Tesla was projected to half the vehicle ASP to only $26,000 while dramatically boosting the units sold from only 1.3 million in 2022 to 20.7 million in 2027. EV revenues would still surge from $70 billion to $528 billion during the period, but the company would more than double revenues with a robotaxi business producing $613 billion in revenues alone.
The model suggested Tesla had a 63% chance of starting robotaxi service in 2024 or 2025. ARK Invest gave very little odds to the service starting after 2025.
The whole value is derived from turning a fleet of cheaper cars estimated to cost $25K to manufacture into money earning robotaxis. A lot of the market drama on Friday was whether Tesla still plans to produce the Model 2.
The pre-Covid models had goals of Tesla reducing the trip costs from ride-hail services like Uber (UBER) by 50% to ~$1 per mile. The amount of trips would increase with the lower cost and reduced need to own a vehicle with robotaxis.
A big part of the costs of ride-hailing services is the driver. A holy grail of the sector is removing this cost from the structure while Tesla has actually projected the ability to produce a vehicle with extra AV technology at a very low cost while a lot of fears were the vehicle cost would skyrocket.
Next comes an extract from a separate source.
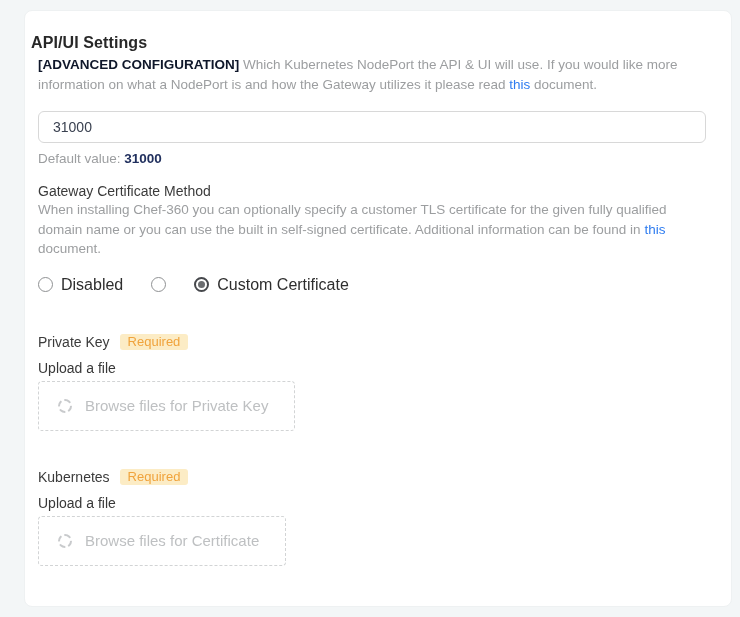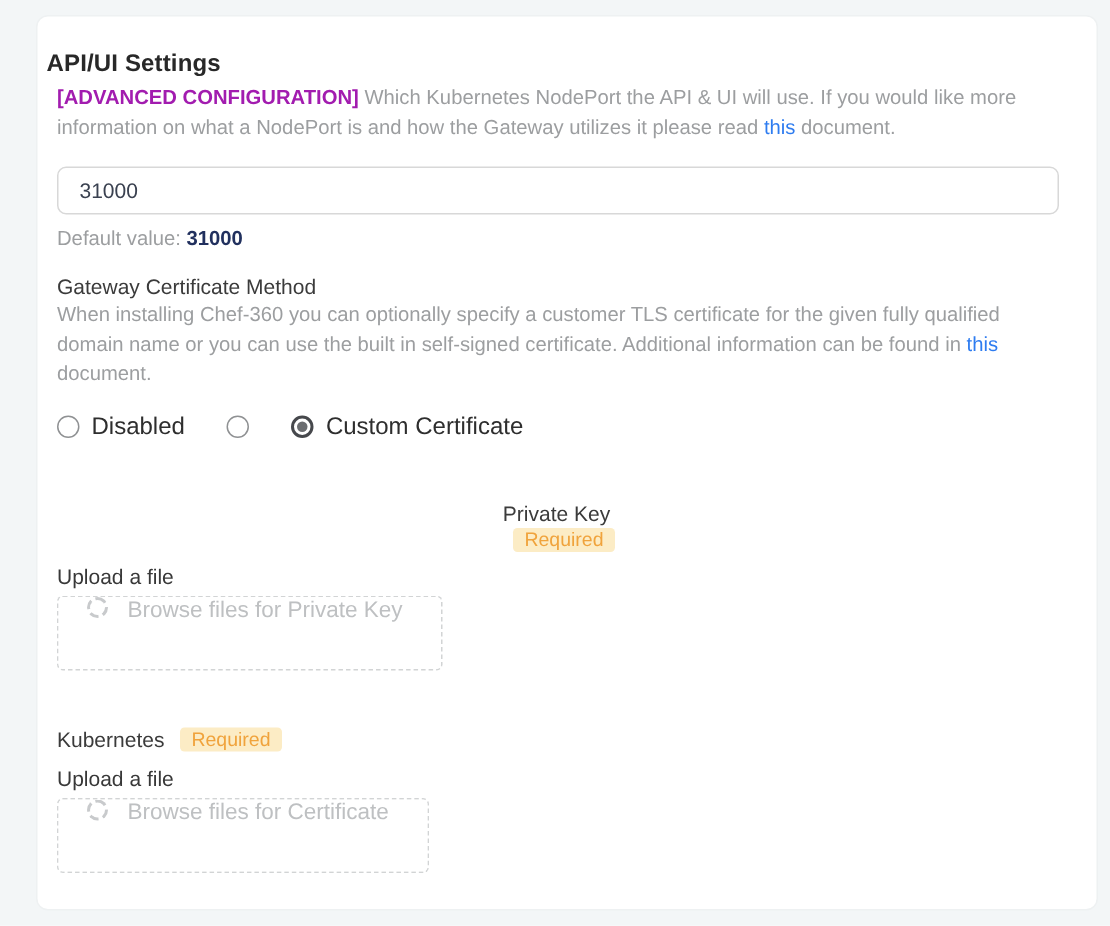"[ADVANCED CONFIGURATION]" .desc b { color: #a21caf -> #0f172a }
Under Ark Invest’s model, Tesla would generate ~$0.50 in revenue per mile and generate a profit of $0.25. A lot of the financial details would have to be worked out based on the timing of the service and the ability of the EV company to produce the low costing EVs with robotaxi service capable of operating up to 90K miles a year and 1 million lifetime miles. In addition, big questions surround whether Tesla is still focused on selling the cars to asset owners that join the robotaxi service. Tesla would collect revenues from purchases of the FSD service at $12K now and share in the platform revenues presumably 50/50 based on the above model.
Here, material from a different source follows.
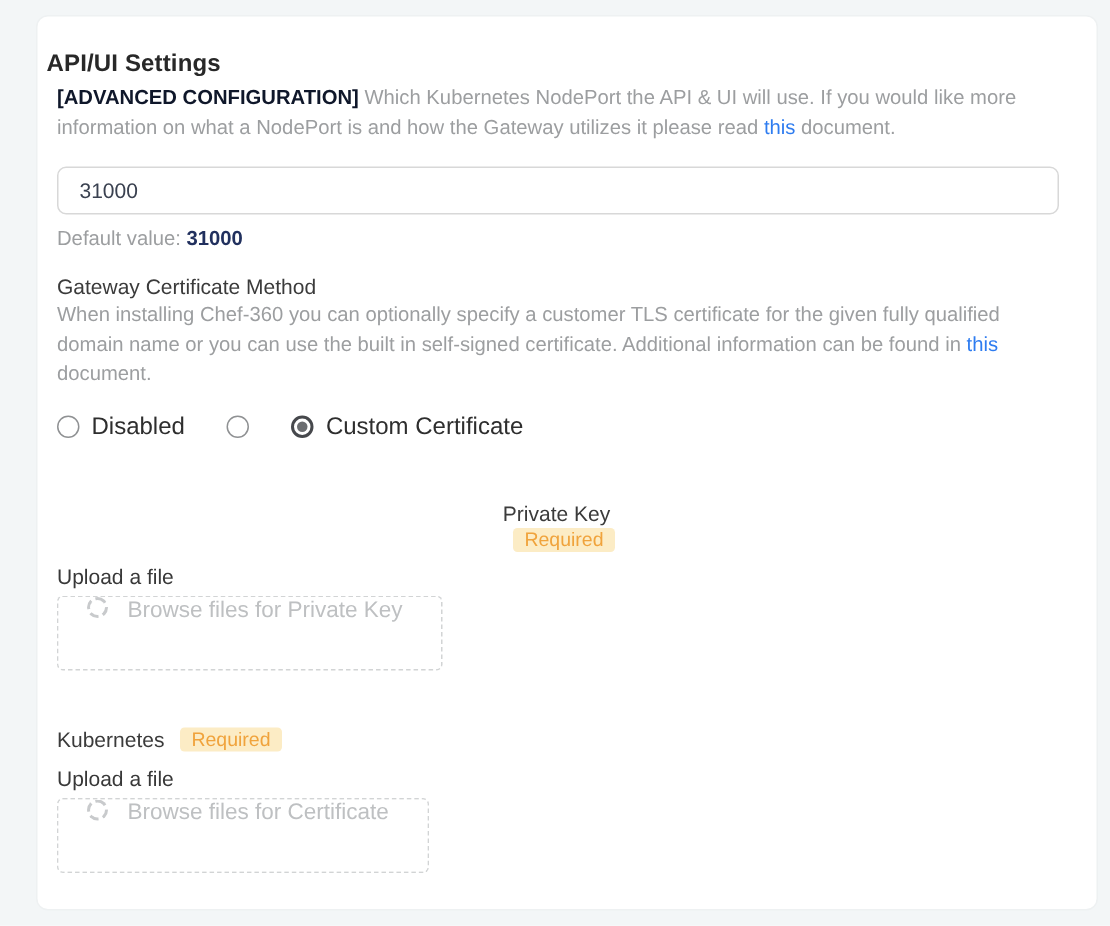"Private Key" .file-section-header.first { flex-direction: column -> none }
If anything, ride-hailing costs have only risen in the last 4 years. According to a AAA study, ride-hailing services costs $2+ per mile in major cities while owning a car only costs around $1 per mile.
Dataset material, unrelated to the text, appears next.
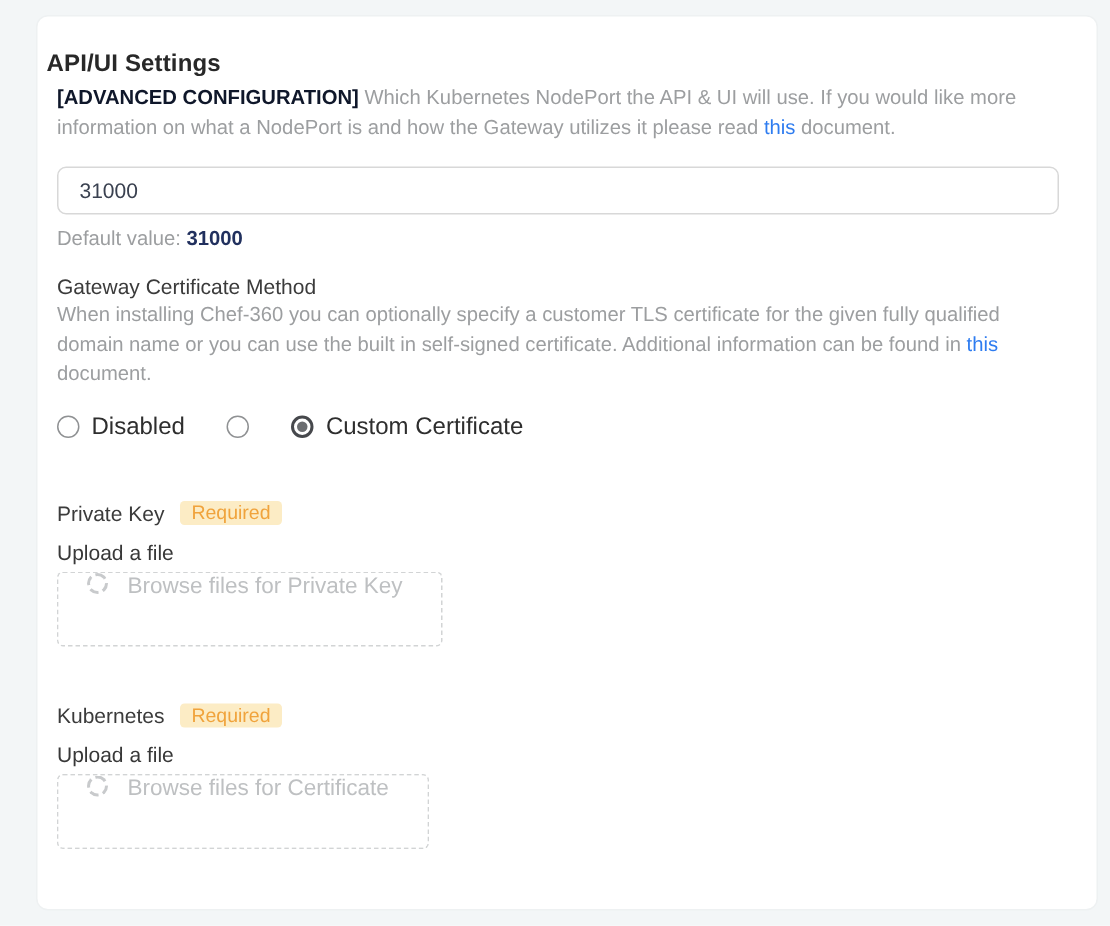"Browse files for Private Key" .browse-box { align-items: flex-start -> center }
Investors should definitely tune into the robotaxi unveiling event on August 8 with open ears. The stock is intriguing having fallen nearly 60% from the highs from over 2 years ago. Musk always has something in the works that could add value to Tesla and his determined leadership could help push past some of the regulations that hit Cruise’s service.
With the slowdown in the EV market, the stock isn’t exactly cheap now at 40x 2025 EPS targets of $4 and over 4x sales targets. Robotaxis are definitely the holy grail for the auto sector and Musk seems more determined than others making Tesla appealing from this angle, though the business isn’t likely to launch anytime soon.
Takeaway
The key investor takeaway is that investors don’t usually fare well investing against Elon Musk. Tesla launching a robotaxi service could provide the next big leg up for the stock with ARK Invest projecting upside to $2,000 from the current price of only $165, over an 1,100% gain. The problem is that Musk has long promised full-self driving services and Tesla has yet to deliver anything close. Not to mention, the EV company appears to have done nothing to allow regulators to license a robotaxi service in any state.
The stock is intriguing on the big dip here, but investors need to understand the full launch of the robotaxi service is highly unlikely for several more years. Buy Tesla, but don’t buy the stock for AVs.
Analyst’s Disclosure: I/we have no stock, option or similar derivative position in any of the companies mentioned, and no plans to initiate any such positions within the next 72 hours. I wrote this article myself, and it expresses my own opinions. I am not receiving compensation for it (other than from Seeking Alpha). I have no business relationship with any company whose stock is mentioned in this article.